Answer - for starters:
"Obama likes terrorists and enjoys associating with them."
"He's never seen any abortion he didn't like, no matter how gruesome,"
This is pure Dittodork hyperbolic right-wing-talking points. It's people like you who are a waste of time debating bc. your mind is so closed to anything other than the hateful bile spewed by gasbags like Rush Limbaugh, Hannity et al.
It's a real pity bc. I genuinely enjoy an honest dialog with an open-minded person of any political leaning.
Posted by: Joe Bloggs | Tuesday, 29 April 2008 at 07:55 PM
Communist Party claims connections to Barack Obama:
Professor Gerald Horne, a contributing editor of the Communist Party journal Political Affairs, talked about it during a speech last March at the reception of the Communist Party USA archives at the Tamiment Library at New York University. The remarks were posted online under the headline, “Rethinking the History and Future of the Communist Party.”

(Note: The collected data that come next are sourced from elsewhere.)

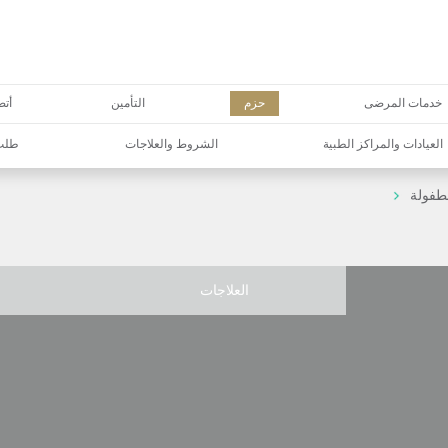
خدمات المرضى
حزم
التأمين
أتص
العيادات والمراكز الطبية
الشروط والعلاجات
طلب 
طفولة
العلاجات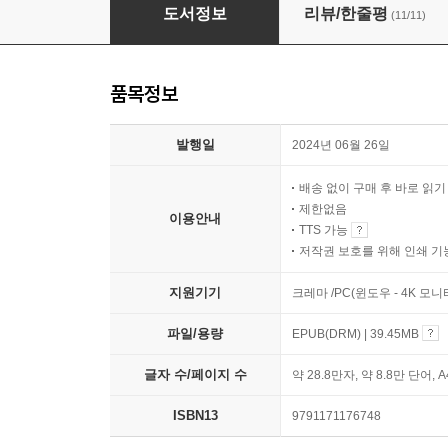
경영, 이나모리 가즈오 원점을 말하다
도서정보
리뷰/한줄평
(11/11)
품목정보
발행일
2024년 06월 26일
배송 없이 구매 후 바로 읽
제한없음
이용안내
TTS 가능
저작권 보호를 위해 인쇄 기
지원기기
크레마 /PC(윈도우 - 4K 모
파일/용량
EPUB(DRM) | 39.45MB
글자 수/페이지 수
약 28.8만자, 약 8.8만 단어, 
ISBN13
9791171176748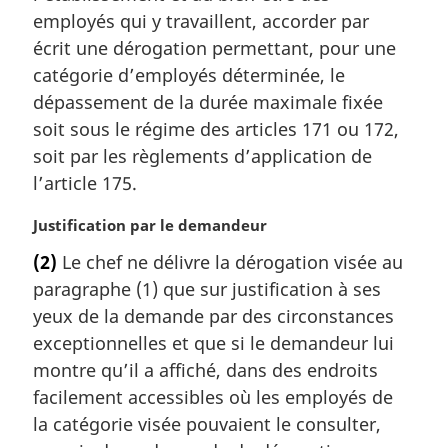
g
employés qui y travaillent, accorder par
i
écrit une dérogation permettant, pour une
n
catégorie d’employés déterminée, le
a
l
dépassement de la durée maximale fixée
e
soit sous le régime des articles 171 ou 172,
:
soit par les règlements d’application de
l’article 175.
N
Justification par le demandeur
o
(2)
Le chef ne délivre la dérogation visée au
t
paragraphe (1) que sur justification à ses
e
m
yeux de la demande par des circonstances
a
exceptionnelles et que si le demandeur lui
r
montre qu’il a affiché, dans des endroits
g
facilement accessibles où les employés de
i
la catégorie visée pouvaient le consulter,
n
a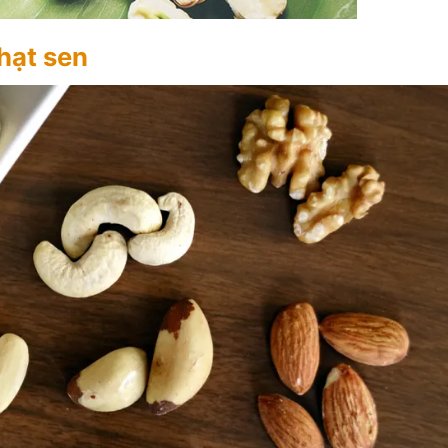
hạt sen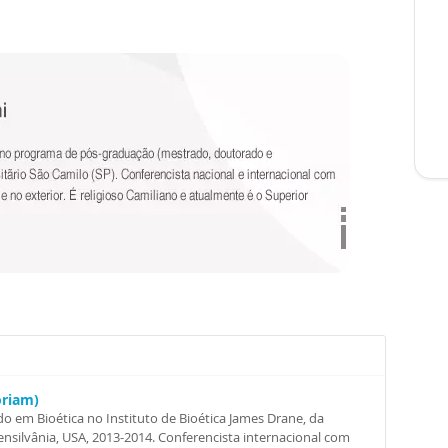
oriam)
o em Bioética no Instituto de Bioética James Drane, da
nsilvânia, USA, 2013-2014. Conferencista internacional com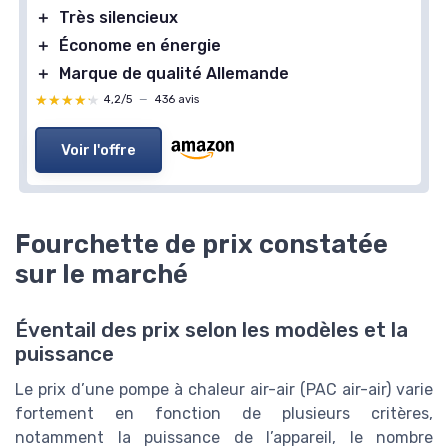
＋
Très silencieux
＋
Économe en énergie
＋
Marque de qualité Allemande
★★★★★
★★★★★
4,2/5
—
436 avis
Voir l'offre
Fourchette de prix constatée
sur le marché
Éventail des prix selon les modèles et la
puissance
Le prix d’une pompe à chaleur air-air (PAC air-air) varie
fortement en fonction de plusieurs critères,
notamment la puissance de l’appareil, le nombre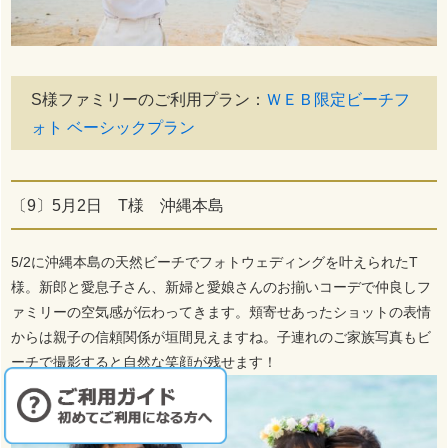
S様ファミリーのご利用プラン：
ＷＥＢ限定ビーチフ
ォト ベーシックプラン
〔9〕5月2日 T様 沖縄本島
5/2に沖縄本島の天然ビーチでフォトウェディングを叶えられたT
様。新郎と愛息子さん、新婦と愛娘さんのお揃いコーデで仲良しフ
ァミリーの空気感が伝わってきます。頬寄せあったショットの表情
からは親子の信頼関係が垣間見えますね。子連れのご家族写真もビ
ーチで撮影すると自然な笑顔が残せます！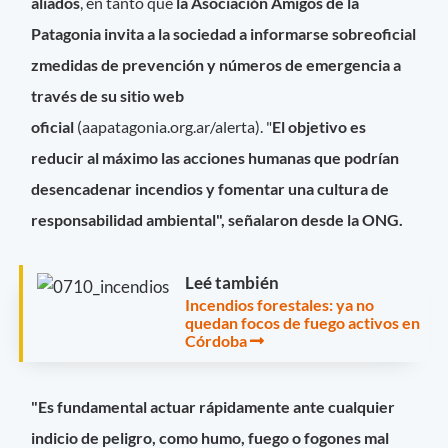
aliados
, en tanto que
la Asociación Amigos de la
Patagonia invita a la sociedad a informarse sobreoficial
zmedidas de prevención y números de emergencia a
través de su sitio web
oficial
(aapatagonia.org.ar/alerta). "
El objetivo es
reducir al máximo las acciones humanas que podrían
desencadenar incendios y fomentar una cultura de
responsabilidad ambiental", señalaron desde la ONG.
Leé también
Incendios forestales: ya no
quedan focos de fuego activos en
Córdoba
"Es fundamental actuar rápidamente ante cualquier
indicio de peligro, como humo, fuego o fogones mal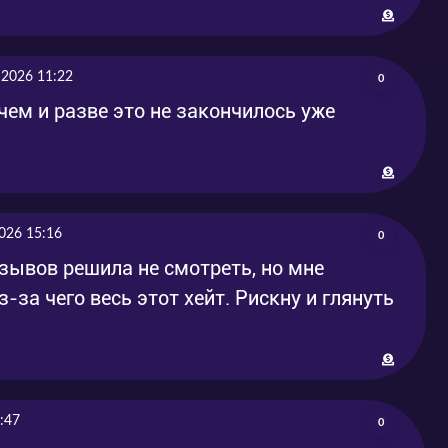
 2026 11:22
0
чем и разве это не закончилось уже
026 15:16
0
тзывов решила не смотреть, но мне
-за чего весь этот хейт. Рискну и глянуть
:47
0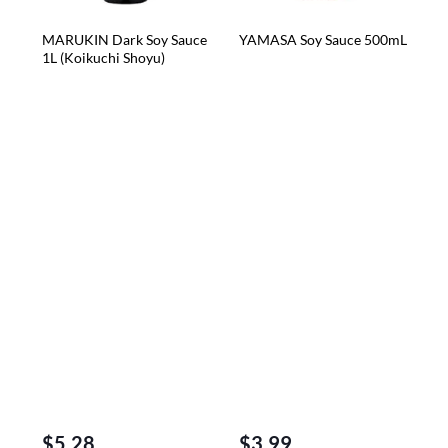
MARUKIN Dark Soy Sauce
YAMASA Soy Sauce 500mL
1L (Koikuchi Shoyu)
$
5.28
$
3.99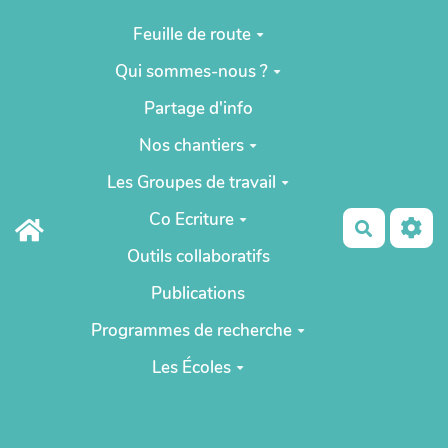
Aller au contenu principal
Feuille de route
Qui sommes-nous ?
Partage d'info
Nos chantiers
Les Groupes de travail
Co Ecriture
Recherch
Outils collaboratifs
Publications
Programmes de recherche
Les Écoles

Horne, a history professor at the University of Houston, noted that (Frank Marshall) Davis, who moved to Honolulu from Kansas in 1948 “at the suggestion of his good friend Paul Robeson,” came into contact with Barack Obama and his family and became the young man’s mentor, influencing Obama’s sense of identity and career moves. Robeson, of course, was the well-known black actor and singer who served as a member of the CPUSA and apologist for the old Soviet Union. Davis had known Robeson from his time in Chicago. "
- from an article, Columbia School of Journalism, March 18, 2008
Barack writes about Frank Marshall Davis as another of is "mentors" in his autobiography.
PS, Randy: I voted for Alan Keyes, and worked registering blacks to vote in the Pee Dee for the Democratic Party the 1972 election, so your little attempted smear of us critics of Obama as racists has no legs.
Posted by: Lee Muller | Tuesday, 29 April 2008 at 08:22 PM
Justsaying, Lee Muller casts dispersions about Obama and blacks recklessly and has done so on different threads. He cited an article on socialism written by a Barak Obama in Africa in 1965 as evidence that Barak is a socialist. Guess Obama wrote it when he was 6 years old. He also claimed Obama "said last week he was a socialist", which was a lie. My point is his willful attack using fabricated evidence in the context of race.
Notice in his first post on this thread he speaks of his republicans holding Obama accountable for his "racism". I find it the height of hypocrisy that there is such outrage over Wright's "chickens coming home to roost" regarding 9-11 but the white pastor Hagee speaks of 1800 people dying from Katrina as God's judgement against gay people and he's given a relative pass.
Voting for Keyes is hardly a counterexample.